Ninguém sabe ao certo quem causou o isolamento da Coreia do Norte na internet mundial durante quase 10 horas na segunda feira (22/12), mas uma coisa já ficou clara: a partir de agora todos os países do mundo estão sujeitos a um blackout cibernético como retaliação política, econômica, religiosa ou criminal. Acabamos reféns de quem controla os circuitos backbone que garantem o fluxo mundial de bits e bytes.
Já não é mais necessário disparar foguetes, deslocar tropas ou espalhar outra vez o terror nuclear. Basta um clique em algum computador misterioso e toda uma nação poderá ficar imobilizada pelo estrangulamento dos canais que asseguram a circulação de dados financeiros, informações meteorológicas, bancos de dados e a segurança pública, só para citar algumas das centenas de sistemas sem os quais o nosso dia a dia, especialmente nas grandes cidades, vira um caos completo.
Um dos sistemas mais afetados na eventualidade de um blackout cibernético é o da informação pública, uma vez que toda a imprensa está hoje vitalmente dependente da internet. Correio eletrônico, Facebook, Twitter, WhatsApp e todos os aplicativos que hoje dependem da internet se tornariam inacessíveis, com consequências fáceis de imaginar.
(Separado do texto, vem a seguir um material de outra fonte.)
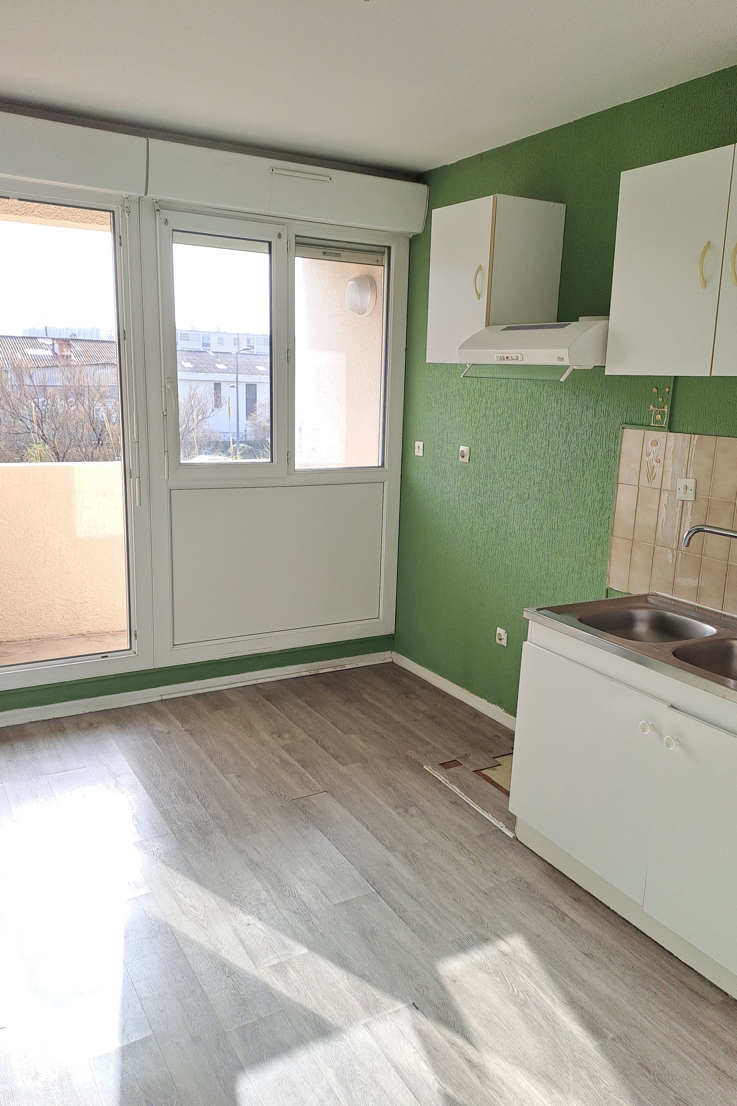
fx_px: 829
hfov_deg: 47.9
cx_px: 363
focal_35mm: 27
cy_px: 571
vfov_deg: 67.4
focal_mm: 4.65
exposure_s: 1/503
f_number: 1.8
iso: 32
O episodio da Coreia do Norte mostra a nova cara dos conflitos por interesses políticos e econômicos no planeta. Paradoxalmente, o crescimento da internet acabou pulverizando o sonho dos criadores da rede mundial de computadores, que a conceberam para impedir que o sistema planetário de comunicações fosse destruído por um ataque nuclear. O pai da web, o britânico Timothy Berners-Lee, e todos os demais visionários da década de 1960 achavam que a descentralização garantiria a sobrevivência das redes virtuais por meio de circuitos interligados: se um deles fosse destruído, os demais continuariam intactos.
A descentralização alimentou o sonho de uma internet sem controle hierárquico, sem um presidente e livre de regulamentos rígidos. Mas isso parece cada dia mais ameaçado porque a dinâmica das relações econômicas mundiais ainda continua dependente da centralização globalizadora. O contexto político no qual a internet está inserida também é altamente hierarquizado, apesar da existência de dissidentes como o Wikileaks e os crackers (fanáticos pela tecnologia e defensores de um anarquismo cibernético) que insistem em desafiar o controle verticalizado.
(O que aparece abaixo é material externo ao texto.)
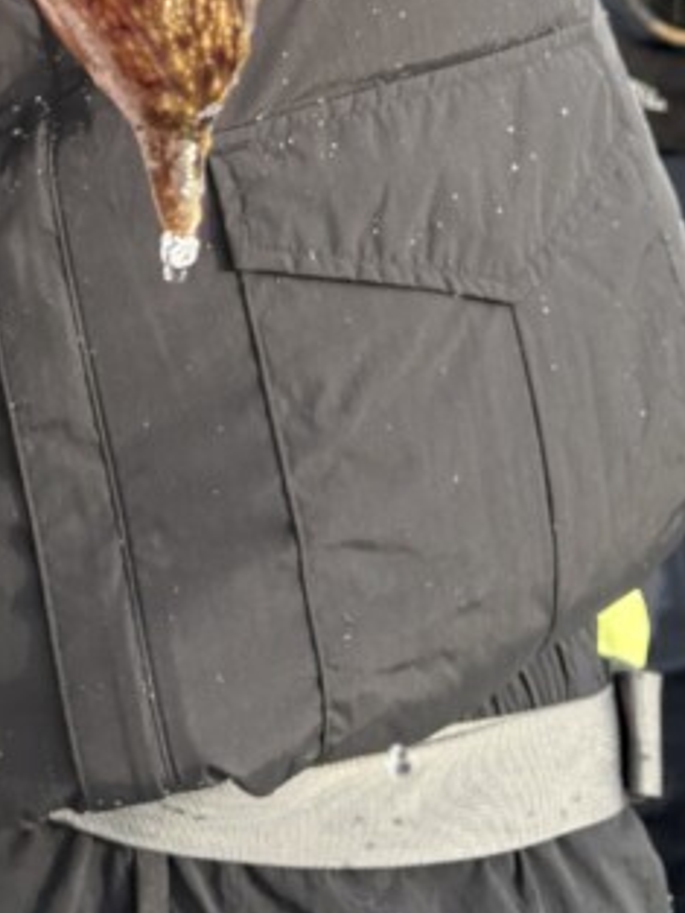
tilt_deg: -1.1
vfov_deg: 20.7
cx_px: -35
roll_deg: -2.7
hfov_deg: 17.3
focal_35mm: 83
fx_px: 2188
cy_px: -382
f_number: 1.6
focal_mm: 5.96
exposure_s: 1/612
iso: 64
O blackout na internet norte-coreana pode acabar fortalecendo a tendência à balcanização do universo digital com a criação de redes nacionais independentes. Trata-se de uma ideia alimentada por regimes autoritários em várias partes do mundo, porque lhes permite controlar o fluxo interno de mensagens entre usuários da internet, rompendo com o princípio da descentralização sonhado pelos criadores da rede. Mas a balcanização cibernética enfrentará fortes reações das principais empresas da web, como Google e Facebook, cujo sucesso financeiro e corporativo depende justamente de uma internet sem fronteiras.
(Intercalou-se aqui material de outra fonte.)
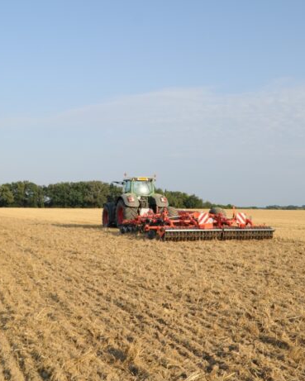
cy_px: 191
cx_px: 201
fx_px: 530
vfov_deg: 39.5
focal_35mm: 47
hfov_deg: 31.9
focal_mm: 22
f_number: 7.1
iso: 200
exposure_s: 1/200
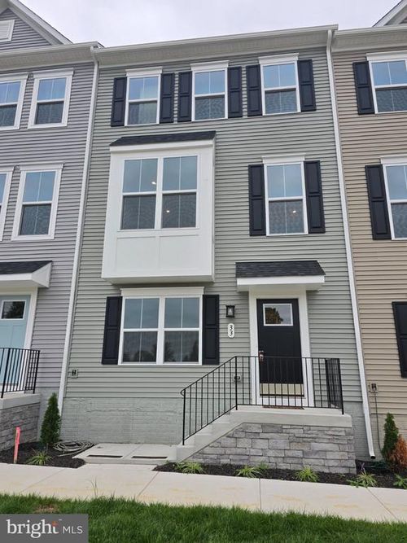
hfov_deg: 58.9
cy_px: 272
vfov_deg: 73.9
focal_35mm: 23
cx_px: 204
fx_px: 361
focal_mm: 6.3
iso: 12
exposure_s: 1/180
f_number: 1.7
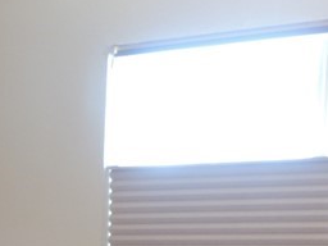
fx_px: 1251
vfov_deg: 10.5
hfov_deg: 13.7
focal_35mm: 132
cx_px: -210
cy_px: 455
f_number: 3.2
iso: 360
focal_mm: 5.8
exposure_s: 1/50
Usar a internet como arma de guerra é relativamente fácil e sem o ônus do derramamento de sangue presente em todos os conflitos bélicos ao longo da história. As vítimas acabam sendo enquadradas no jargão “danos colaterais”, que só aparecem no médio e longo prazos, e que podem ser facilmente associados a outras causas. Mas a decisão estratégica de usar esse recurso cibernético pode acabar se constituindo num suicídio político e econômico, pois o mundo atingiu um grau de interligação entre nações, organizações, empresas e indivíduos inédito na história da humanidade.